"3.
Enfants, quelque irrité que vous paraisse un père,
Croyez qu'il est toujours votre ami le plus doux,
Son cœur en vous montrant un courroux nécessaire,
Le fait pour votre bien, et souffre plus que vous.

4.
Que vous devez aimer cette maman si chère,
Qui souffrit tant pour vous, qui vous rend tant de soins,
Et qui prévoit si bien vos peines, vos besoins!
Est-il assez d'amour pour payer une mère?

5
Soyez doux, complaisants, d'un caractère affable:
On est toujours aimé quand on est sans humeur;
L'esprit ne suffit pas, enfants, pour être aimable;
Il faut y joindre encor l'indulgente douceur.

6
Offensez-vous quelqu'un, votre orgueil vous refuse
A demander pardon de votre emportement.
Eh! pourquoi donc rougir de ce beau mouvement?
La honte est dans l'offense, et non pas dans l'excuse.

7.
Notre vie est si courte!
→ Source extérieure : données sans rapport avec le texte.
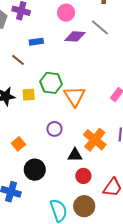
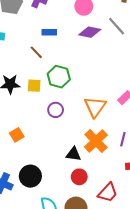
brown line: (18, 60) -> (36, 52), moved
orange triangle: (75, 96) -> (95, 107), moved
purple circle: (54, 129) -> (56, 110), moved
black circle: (35, 170) -> (30, 176), moved

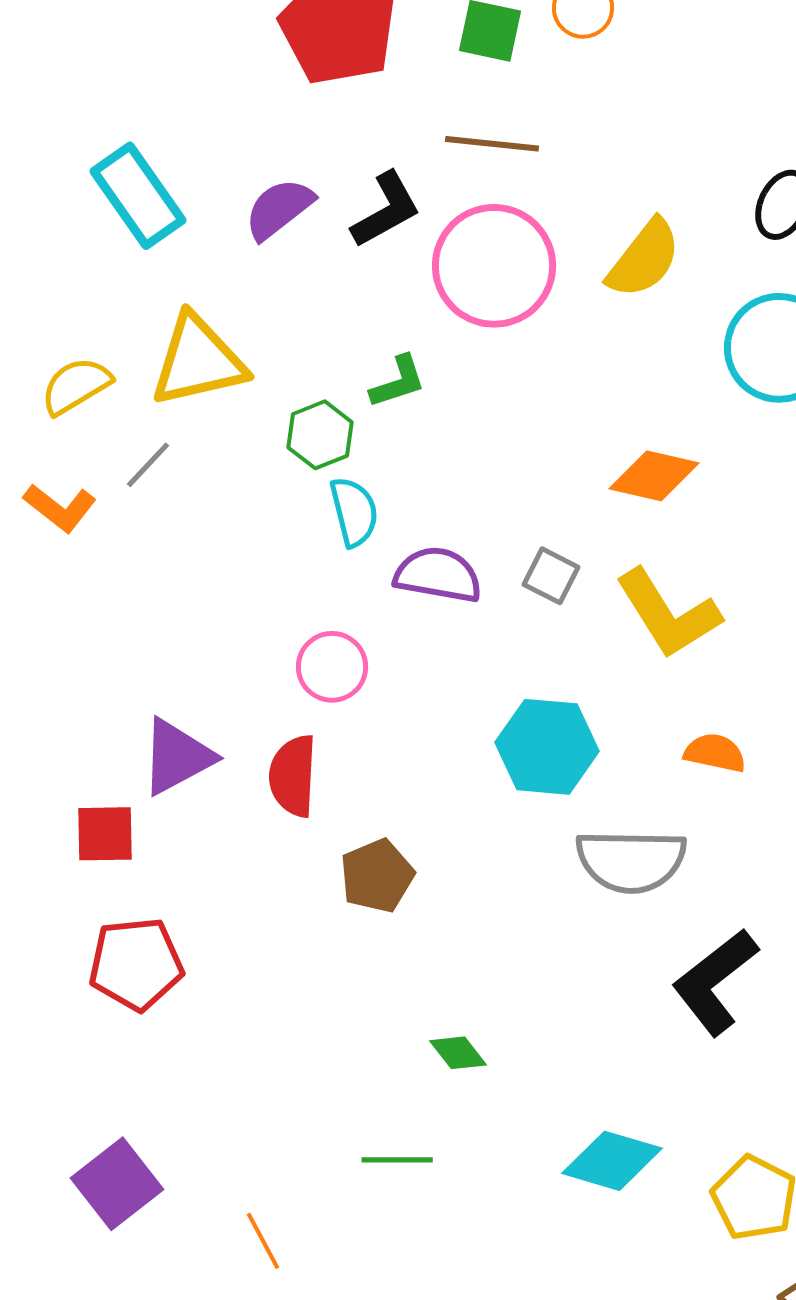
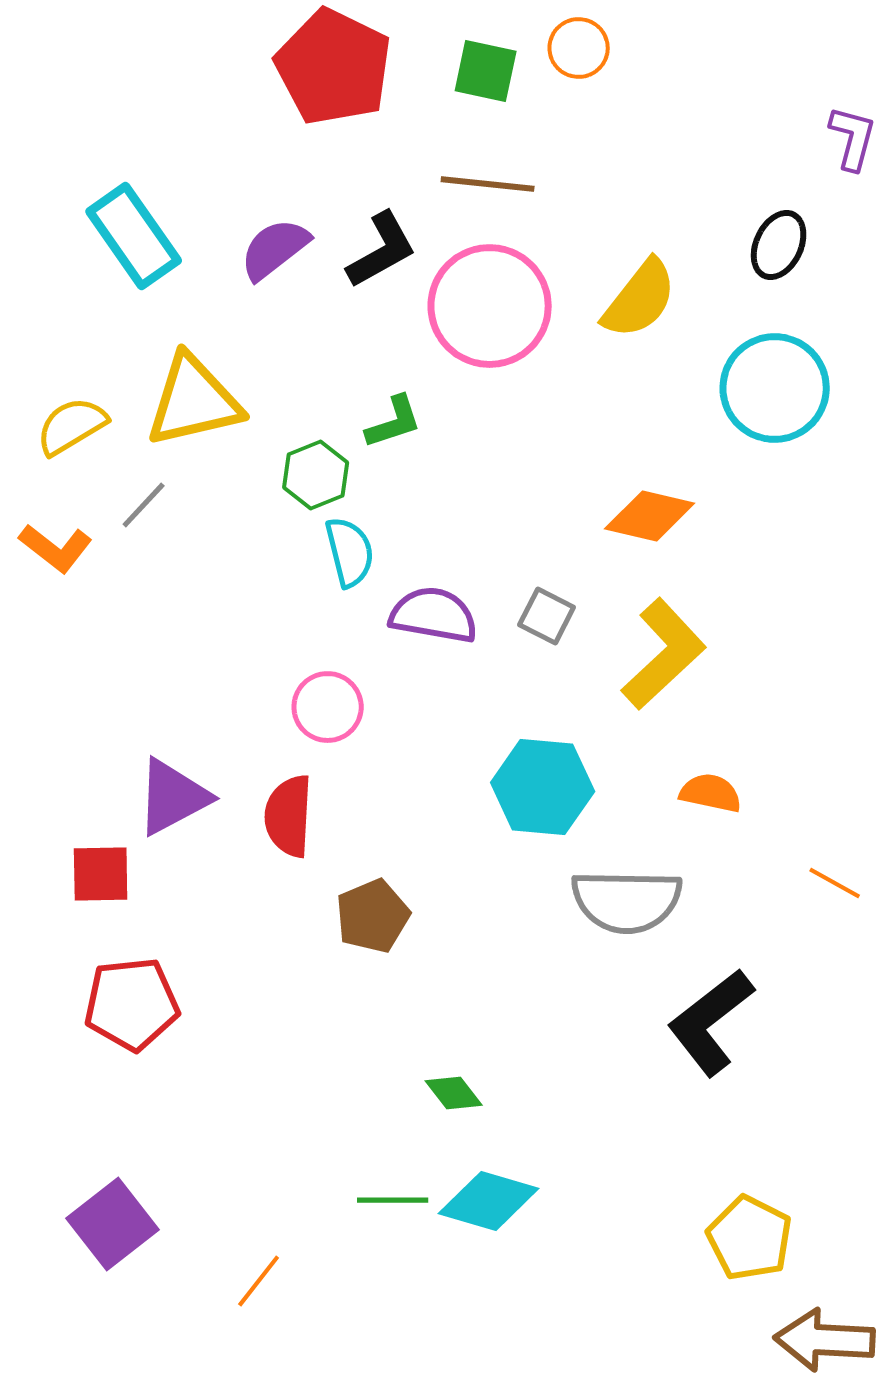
yellow L-shape: (668, 614) -> (664, 654), turned -101
cyan diamond: (612, 1161) -> (489, 1201), moved
orange line: (263, 1241) -> (259, 1281), turned 66

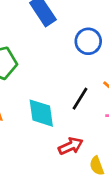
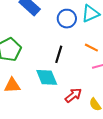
black line: (80, 99) -> (59, 54), moved

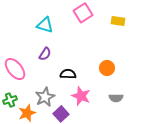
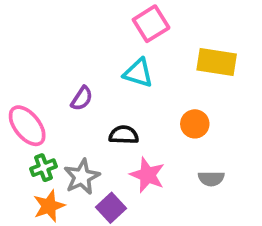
yellow rectangle: (118, 21) -> (217, 62), moved, size x1.5
cyan triangle: (45, 25) -> (138, 73), moved
green cross: (10, 100) -> (44, 168), moved

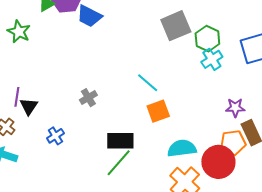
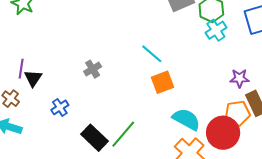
black rectangle: (120, 141) -> (95, 138), moved, turned 44
cyan semicircle: (182, 148) -> (186, 119), turned 36

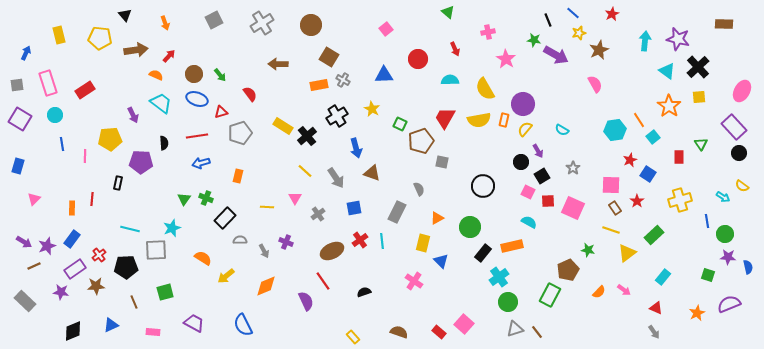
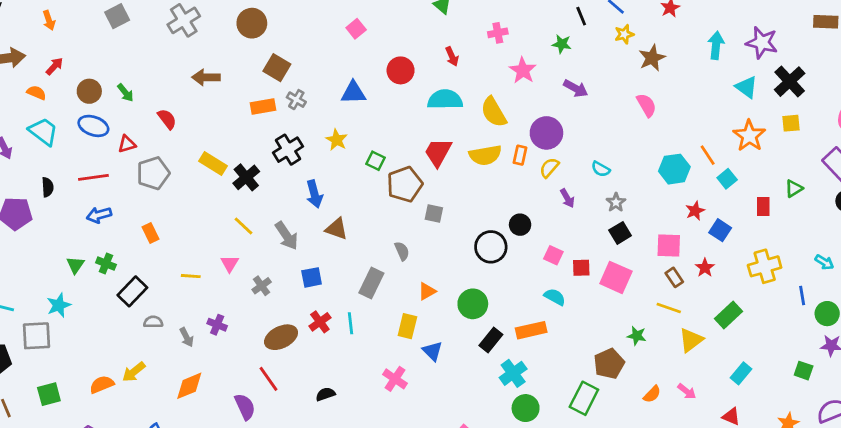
purple arrow: (556, 55) -> (576, 88), moved, size x0.7
cyan semicircle: (450, 80) -> (445, 100), size x1.4
green triangle: (701, 144) -> (794, 189), turned 32
black circle: (521, 162) -> (520, 225), moved
gray star: (573, 168) -> (616, 202), moved
orange rectangle: (238, 176) -> (150, 233), turned -40
black square: (542, 176) -> (620, 233), moved
orange semicircle: (203, 258) -> (102, 384), moved, turned -54

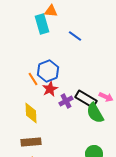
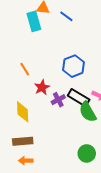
blue line: (75, 36) -> (66, 16), moved
blue hexagon: (48, 71) -> (73, 66), moved
orange line: (33, 79) -> (25, 69), moved

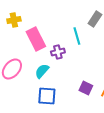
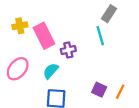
yellow cross: (14, 20) -> (20, 26), moved
cyan line: (77, 36) -> (100, 36), moved

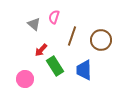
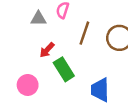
gray triangle: (34, 24) -> (38, 19), turned -40
blue trapezoid: (84, 70) -> (100, 90), moved

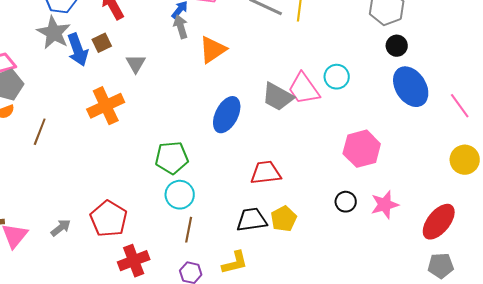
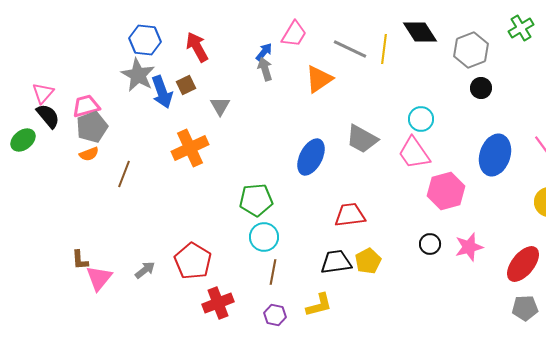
orange triangle: (213, 50) -> (319, 79), moved
blue ellipse: (411, 87) -> (495, 155), moved, turned 51
pink trapezoid: (304, 89) -> (414, 153), moved

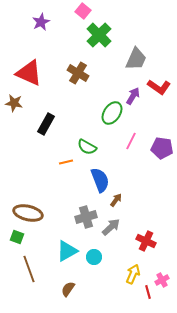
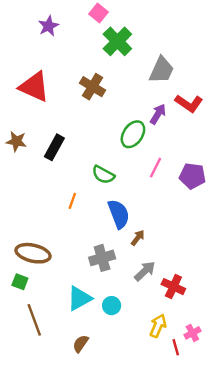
brown star: (14, 103) -> (16, 141), moved
orange line: (66, 162) -> (72, 201), moved, turned -56
gray arrow: (111, 227) -> (145, 271), moved

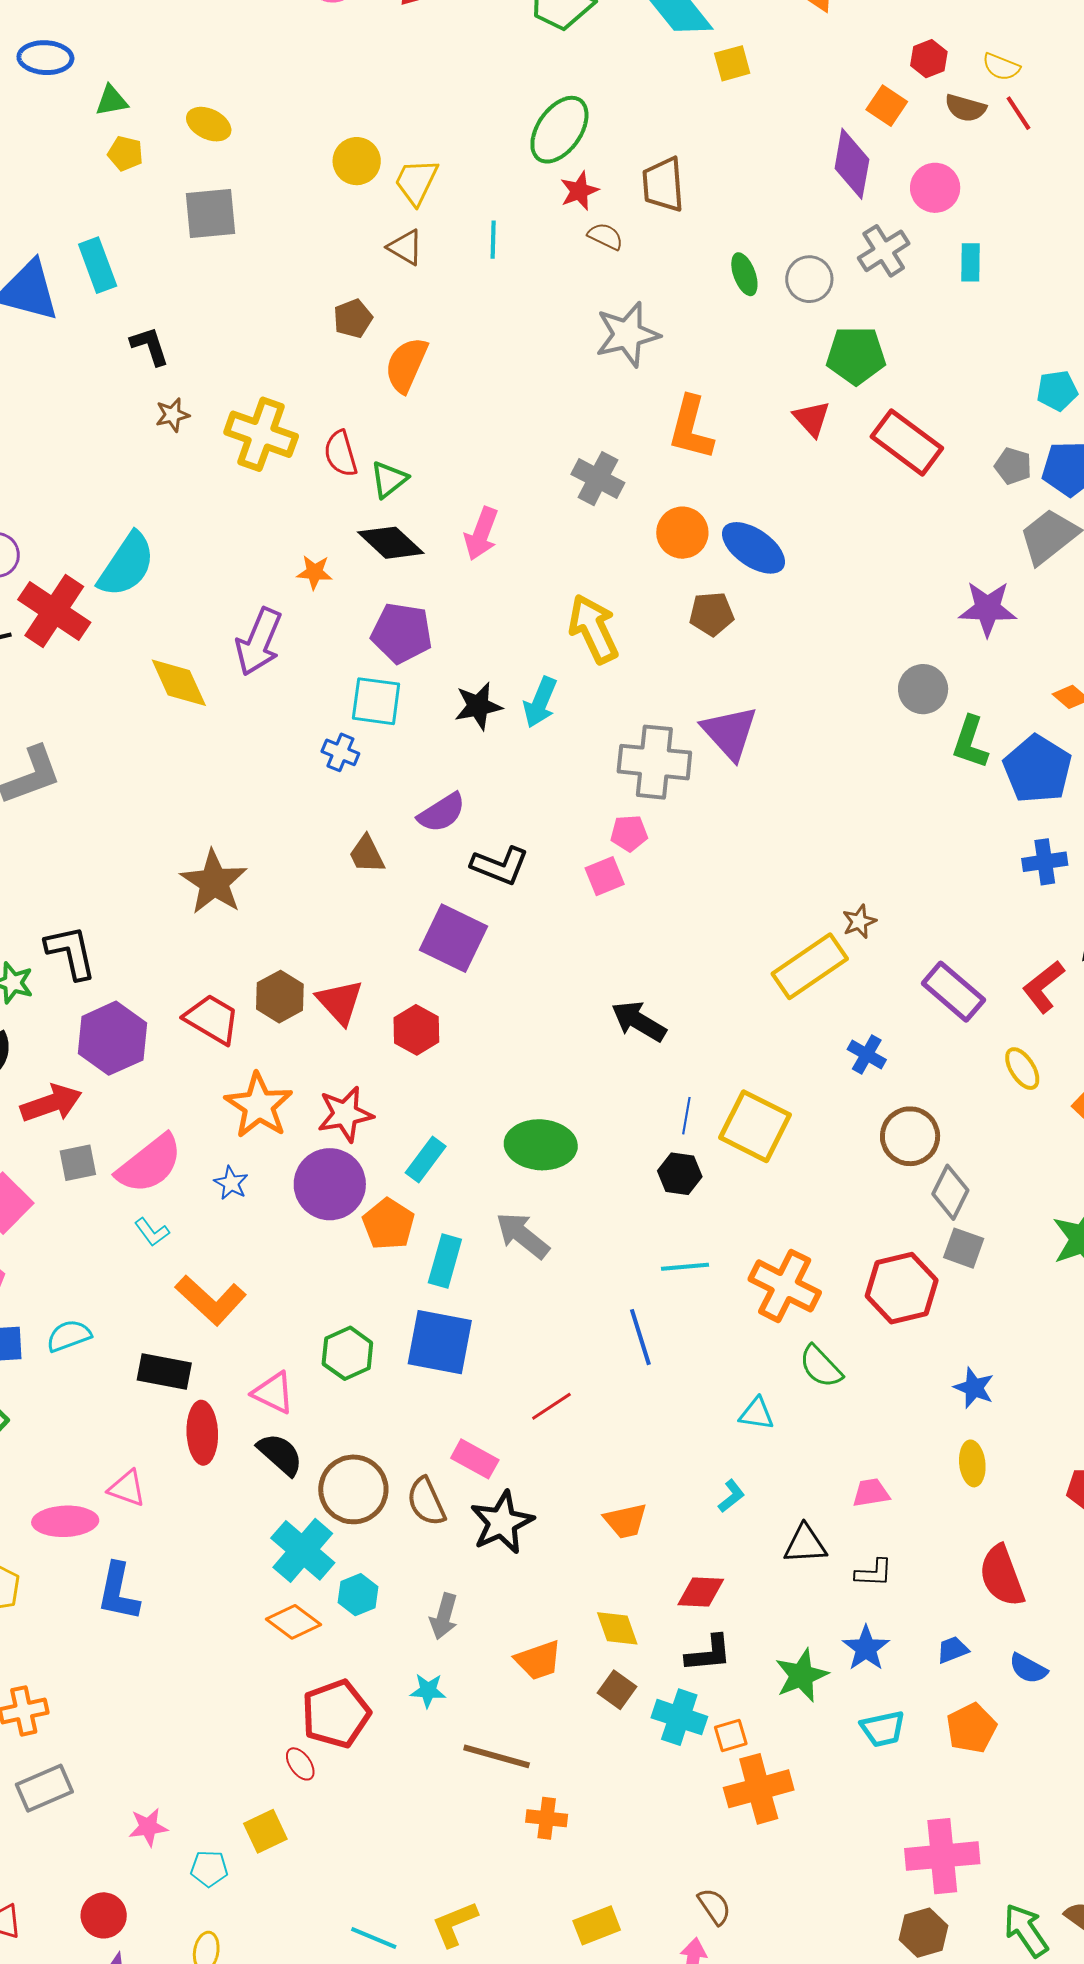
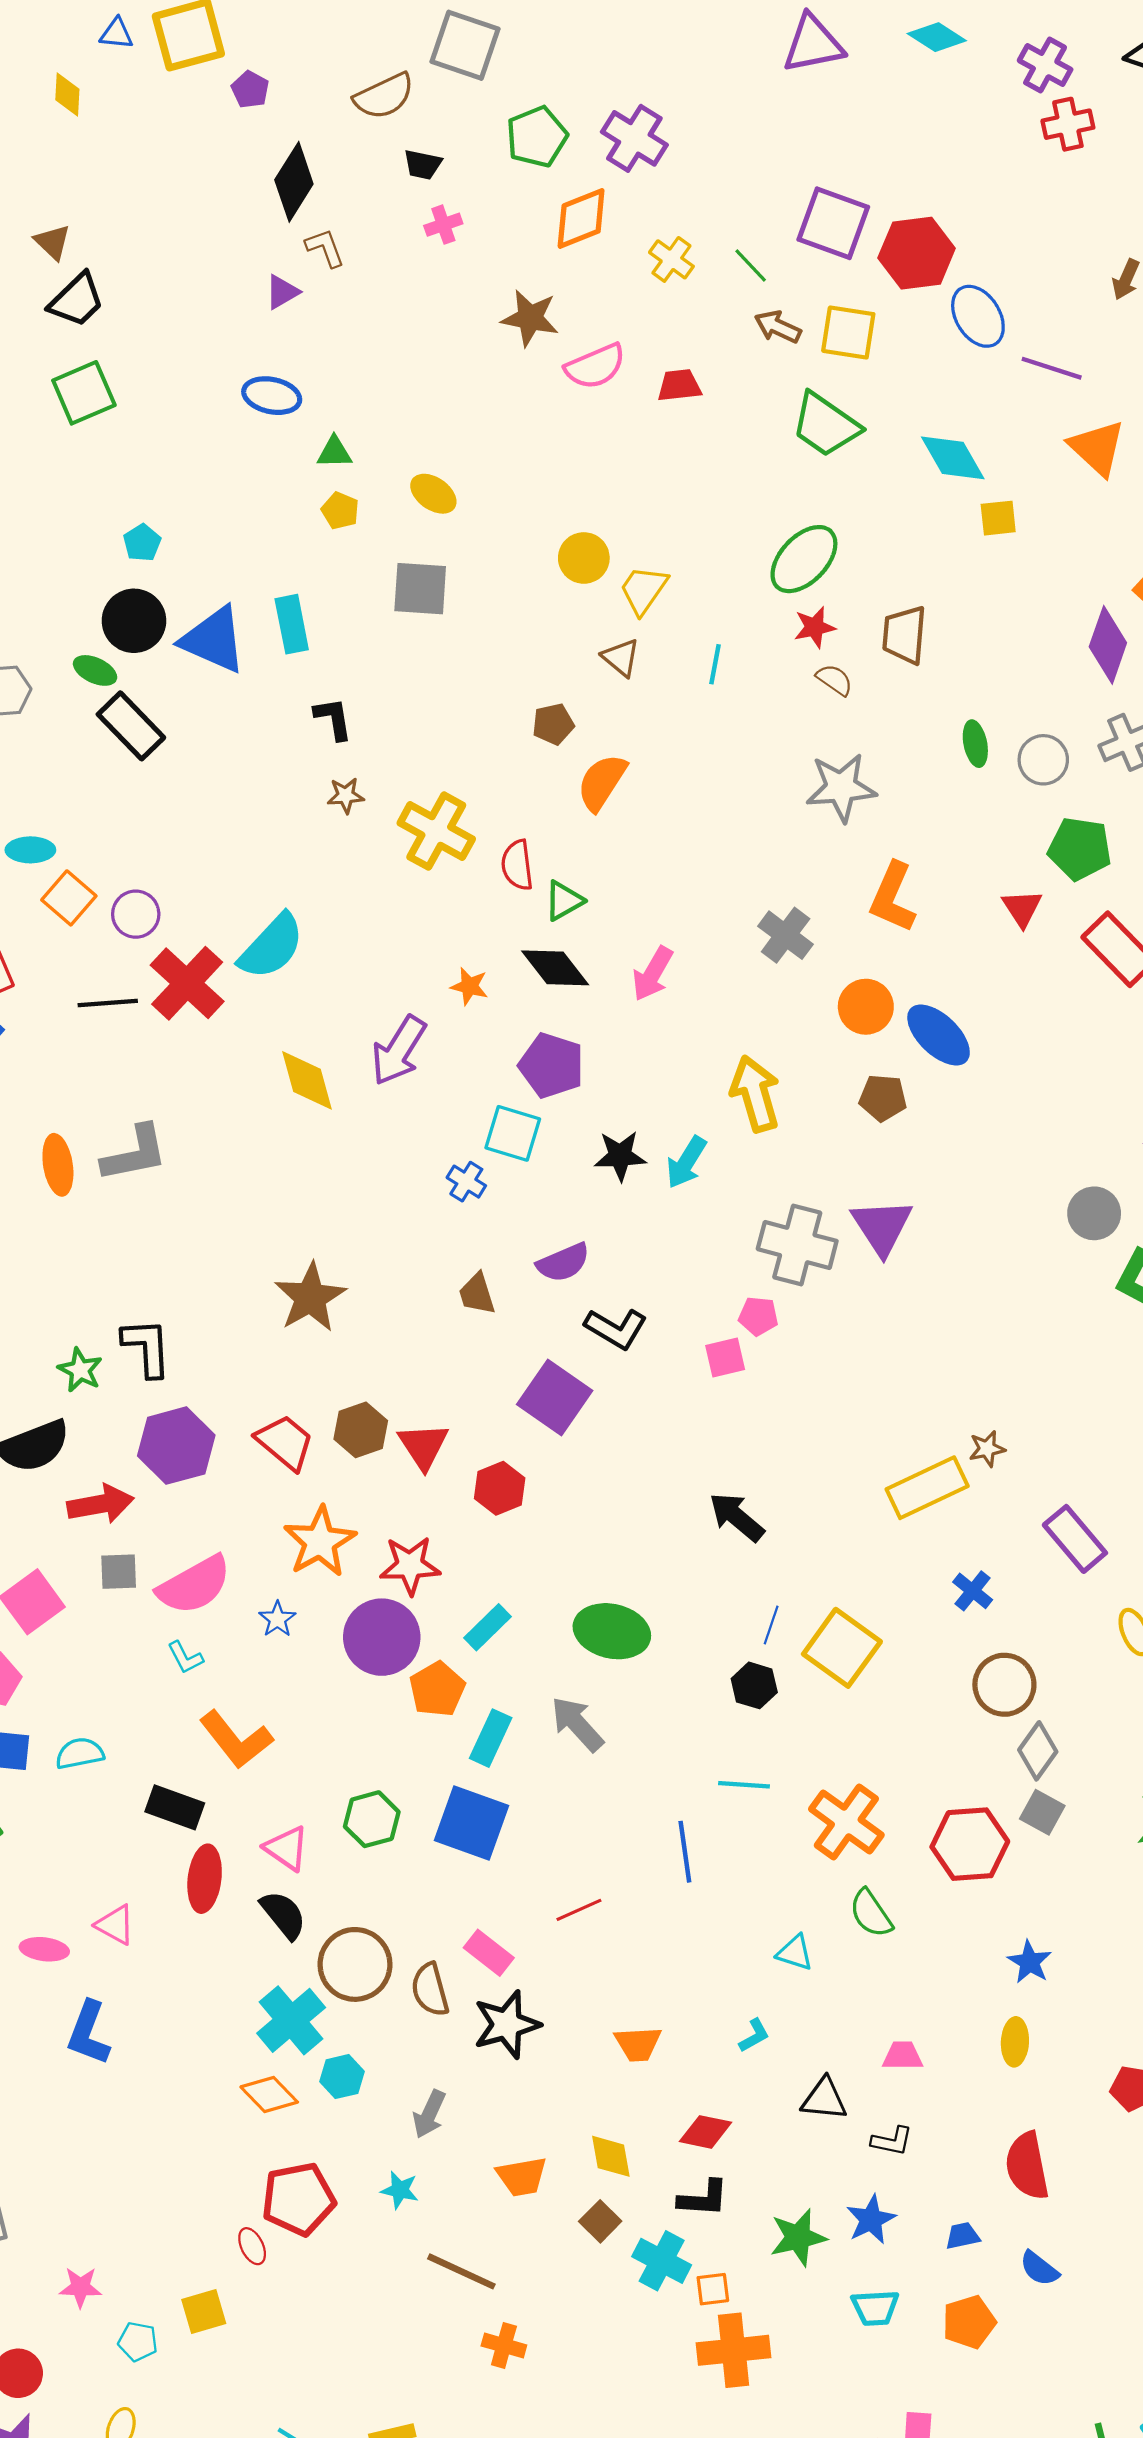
pink ellipse: (65, 1521) -> (44, 1949), size x0.7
Il la faut employer;
Instruisez-vous, enfants, dès l'âge le plus tendre.
Vous serez malheureux si vous cessez d'apprendre
Et c'est un jour perdu qu'un jour sans travailler.

LE BON EMPLOI DU TEMPS

Comme la bienfaisante pluie
Féconde la terre en été
Dieu fit pour féconder la vie,
Le travail et l'activité.
Ne laissons point d'heure inutile:
Songeons que la paille stérile
Est foulée aux pieds du glaneur;
Puissent s'amasser nos journées,
Comme les gerbes moissonnées,
Dans le grenier du laboureur!

Mme AMABLE TASTU.

LE CÈDRE DU LIBAN

Le cèdre du Liban s'était dit en lui-même:
«Je règne sur les monts; ma tête est dans les cieux,
«J'étends sur les forêts mon vaste diadème;
«Je prête un noble asile à l'aigle audacieux.